Help with Optimisation

Hi there,

I am new to using Numba, but I feel that when I implemented it, it doesn’t really speed up my code.

Perhaps have a look at my implementation and let me know if it is correct (this is the function that I call in my main script):

@njit(nogil=True)
def NB8thNumbaPC (time_array,time_steps,dis,vel,acc,F,C,K,M,a0,a1,a2,a3,a4,a5,a6,a7,Keff,FinalDis,FinalVel,FinalAcc,v,
train_start_time,X0,n_modes,mr,L,Rail_Z,IntermediateRail_Z,FinalRail_Z,FinalRail_Z_dtt,a,
Omega,Ch,gravity,rail_wheel_location_z,FinalPForce,FinalZ0,wheel_location_x,FinaldeltaZ,
rail_accel_location_1,rail_accel_location_2,rail_accel_location_3,rail_accel_location_4,
rail_accel_location_5,progress_proxy):
for i in (range(0, int(math.ceil(time_steps)))):
time = time_array[i]

    Feff = F + np.dot(C, (a1 * dis + a4 * vel + a5 * acc)) + np.dot(M, (
                a0 * dis + a2 * vel + a3 * acc))  
    disdt = (np.linalg.pinv(Keff) @ (Feff))  
    accdt = (a0 * (disdt - dis)) - a2 * vel - a3 * acc  
    veldt = vel + (a6 * acc) + a7 * accdt  # velocity
    # storing current values as next time step values
    dis = disdt
    vel = veldt
    acc = accdt
    # storing current values in final matrix
    FinalDis[:, i:i + 1] = dis  
    FinalVel[:, i:i + 1] = vel
    FinalAcc[:, i:i + 1] = acc

    # choosing when to start moving train

    # =============================================================================
    #     if time < train_start_time:
    #         X=X0
    #     elif time >= train_start_time:
    #         X=v*(time-train_start_time)+X0
    # =============================================================================
    X = X0#v * (time - train_start_time) + X0
    z_rail_atwheel1 = 0  # essential
    for k in (range(1, n_modes + 1)):
        z_rail_atwheel1 = z_rail_atwheel1 + (dis[k - 1][0] * np.sin(k * np.pi * X / L) * np.sqrt(2 / (mr * L)))

    z_rail_at_50m = 0
    for k in range(1, n_modes + 1):
        z_rail_at_50m = z_rail_at_50m + (acc[k - 1][0] * np.sin(k * np.pi * 50 / L) * np.sqrt(2 / (mr * L)))

    z_rail_at_50_005m = 0
    for k in range(1, n_modes + 1):
        z_rail_at_50_005m = z_rail_at_50_005m + (
                    acc[k - 1][0] * np.sin(k * np.pi * 50.005 / L) * np.sqrt(2 / (mr * L)))

    z_rail_at_50_010m = 0
    for k in range(1, n_modes + 1):
        z_rail_at_50_010m = z_rail_at_50_010m + (
                    acc[k - 1][0] * np.sin(k * np.pi * 50.01 / L) * np.sqrt(2 / (mr * L)))

    z_rail_at_49_995m = 0
    for k in range(1, n_modes + 1):
        z_rail_at_49_995m = z_rail_at_49_995m + (
                    acc[k - 1][0] * np.sin(k * np.pi * 49.995 / L) * np.sqrt(2 / (mr * L)))

    z_rail_at_49_990m = 0
    for k in range(1, n_modes + 1):
        z_rail_at_49_990m = z_rail_at_49_990m + (
                    acc[k - 1][0] * np.sin(k * np.pi * 49.990 / L) * np.sqrt(2 / (mr * L)))
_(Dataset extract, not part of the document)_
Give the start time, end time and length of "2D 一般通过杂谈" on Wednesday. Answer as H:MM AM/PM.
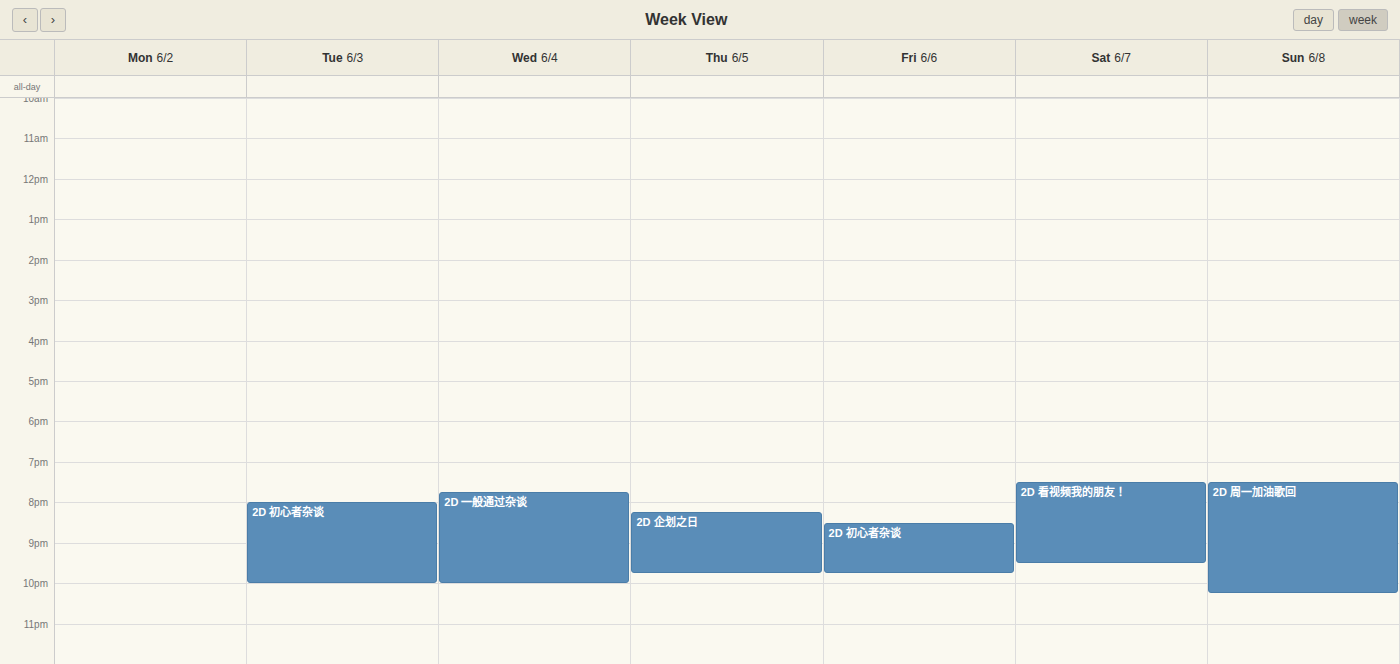
7:45 PM to 10:00 PM, 2 hours 15 minutesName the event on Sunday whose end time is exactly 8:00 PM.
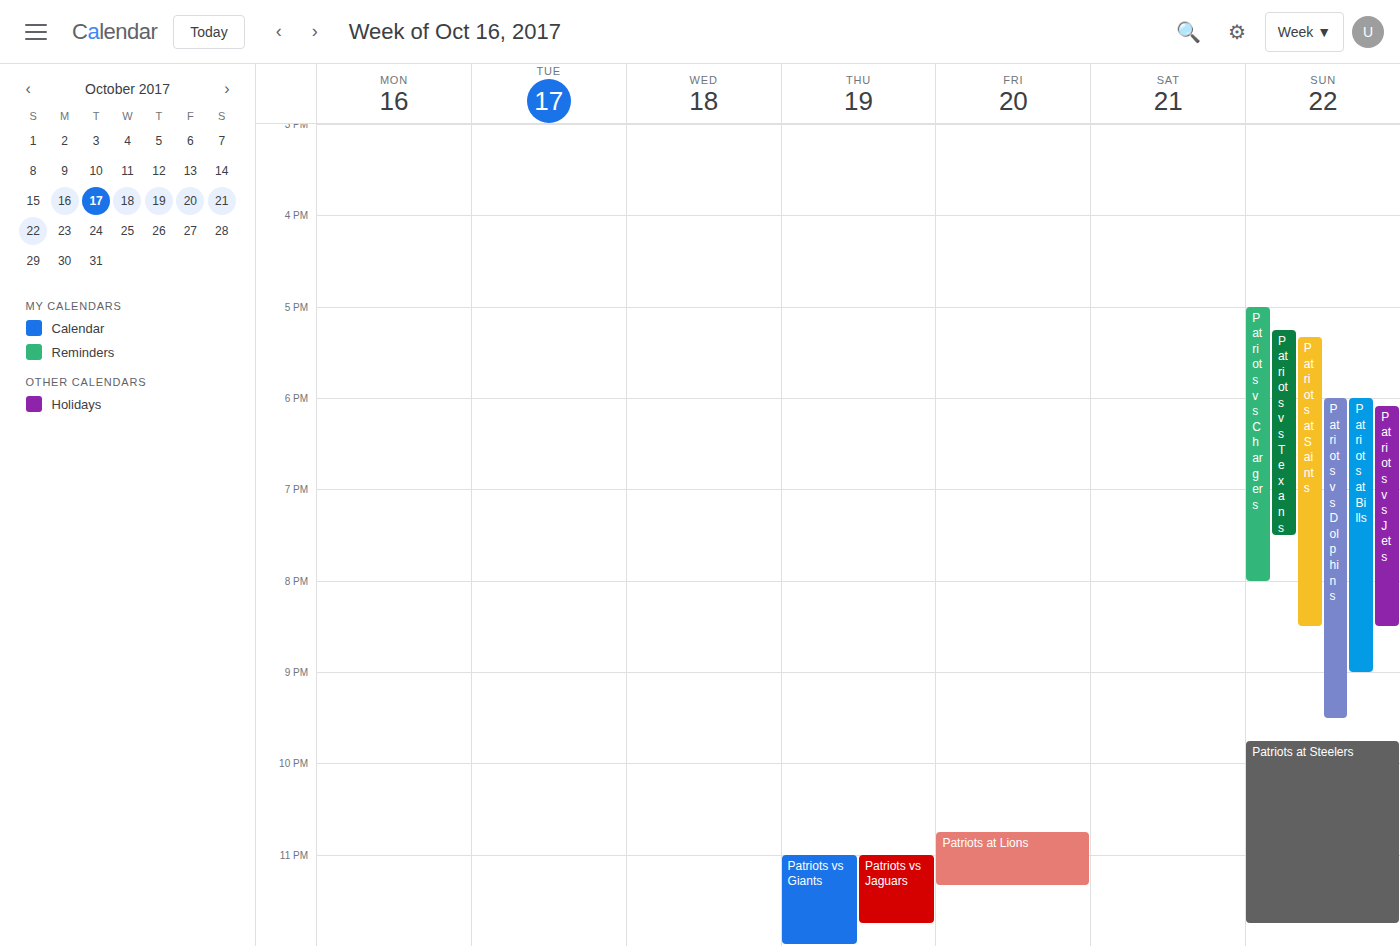
"Patriots vs Chargers"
    # populating Final Rail Displacement
    z_rail_at_x = 0
    for column, x in enumerate(Rail_Z):
        z_rail_at_x = 0
        for k in (range(1, n_modes + 1)):
            z_rail_at_x = z_rail_at_x + (dis[k - 1][0] * np.sin(k * np.pi * x / L) * np.sqrt(2 / (mr * L)))
        IntermediateRail_Z[0][column] = z_rail_at_x

    FinalRail_Z[i, :] = (IntermediateRail_Z)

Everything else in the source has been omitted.